■ Directions: When you write out the records, keep every word exact and drop the pictures.

■ Given data:

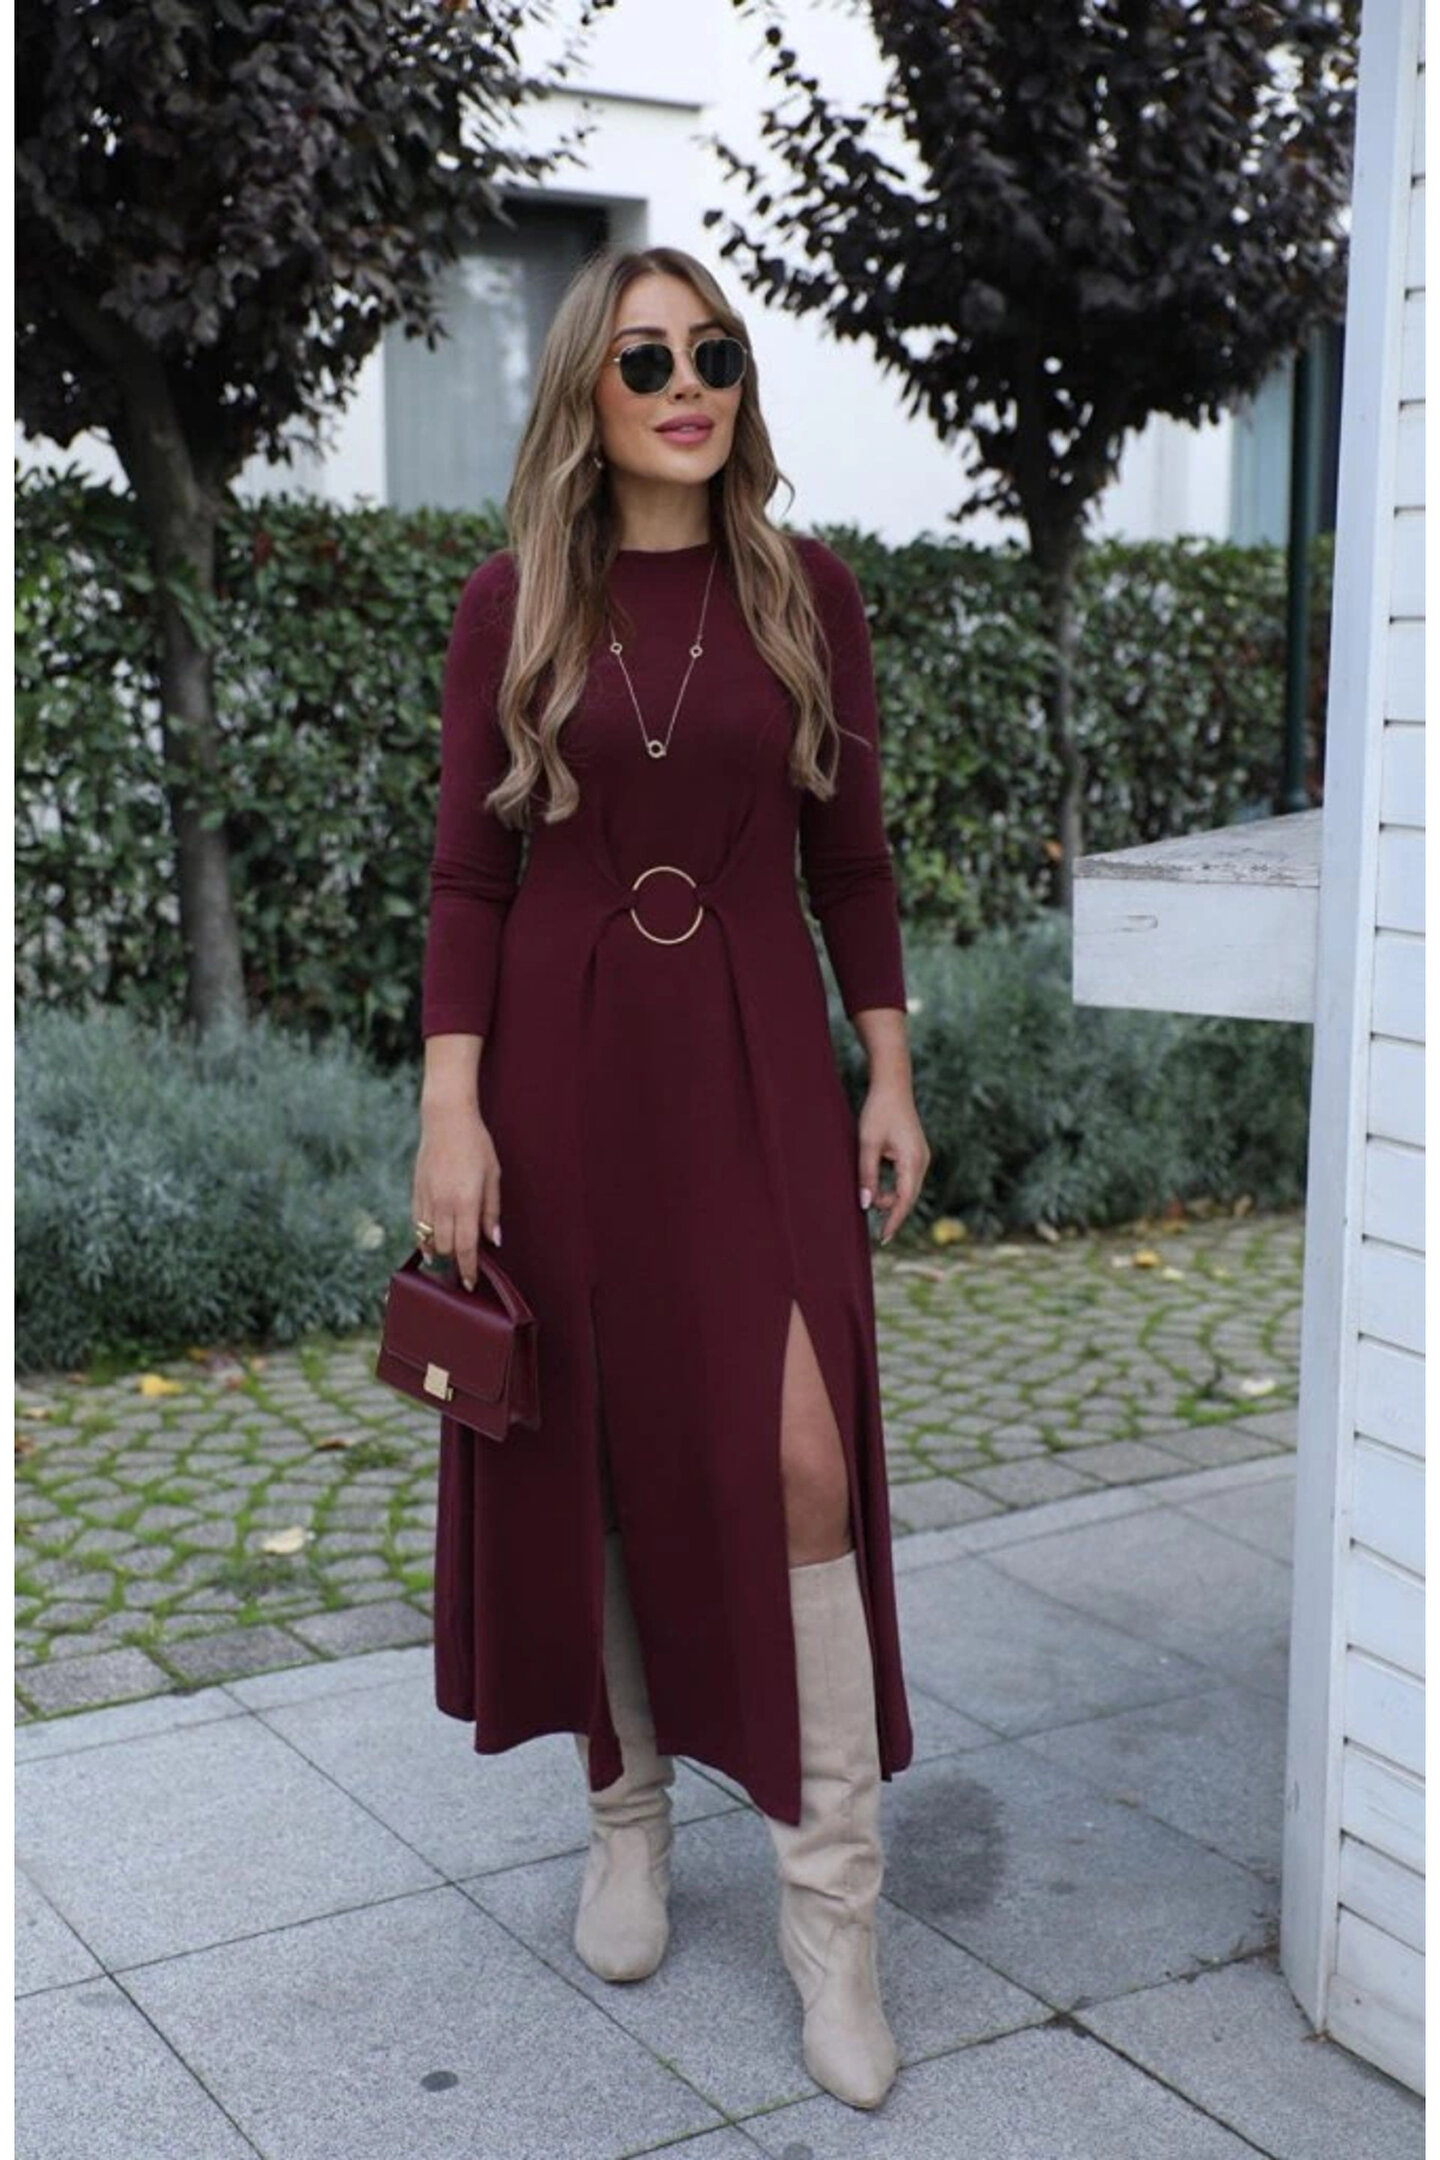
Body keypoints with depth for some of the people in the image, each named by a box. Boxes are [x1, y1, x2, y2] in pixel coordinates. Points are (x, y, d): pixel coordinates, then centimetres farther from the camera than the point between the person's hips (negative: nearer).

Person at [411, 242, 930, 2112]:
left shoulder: (806, 591, 2)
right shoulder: (513, 603, 1)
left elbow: (850, 854, 6)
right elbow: (471, 872, -1)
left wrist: (891, 1080, 2)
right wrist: (451, 1109, -8)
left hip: (758, 1056, 0)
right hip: (566, 1055, 1)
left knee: (800, 1461, -8)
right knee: (591, 1455, 9)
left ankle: (833, 1905, 5)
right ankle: (629, 1815, 30)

■ Response to the task:
Body keypoints with depth for some of the people in the image, each named by a box. Boxes are [x1, y1, x2, y2] in pixel coordinates. Points are (x, y, d): pixel coordinates, then centimetres farther from the camera than the point between the person's hips (negative: nearer).

Person at [411, 242, 930, 2112]:
left shoulder: (806, 591, 2)
right shoulder: (513, 603, 1)
left elbow: (850, 854, 6)
right elbow: (471, 872, -1)
left wrist: (891, 1080, 2)
right wrist: (451, 1109, -8)
left hip: (758, 1056, 0)
right hip: (566, 1055, 1)
left knee: (800, 1461, -8)
right knee: (591, 1455, 9)
left ankle: (833, 1905, 5)
right ankle: (629, 1815, 30)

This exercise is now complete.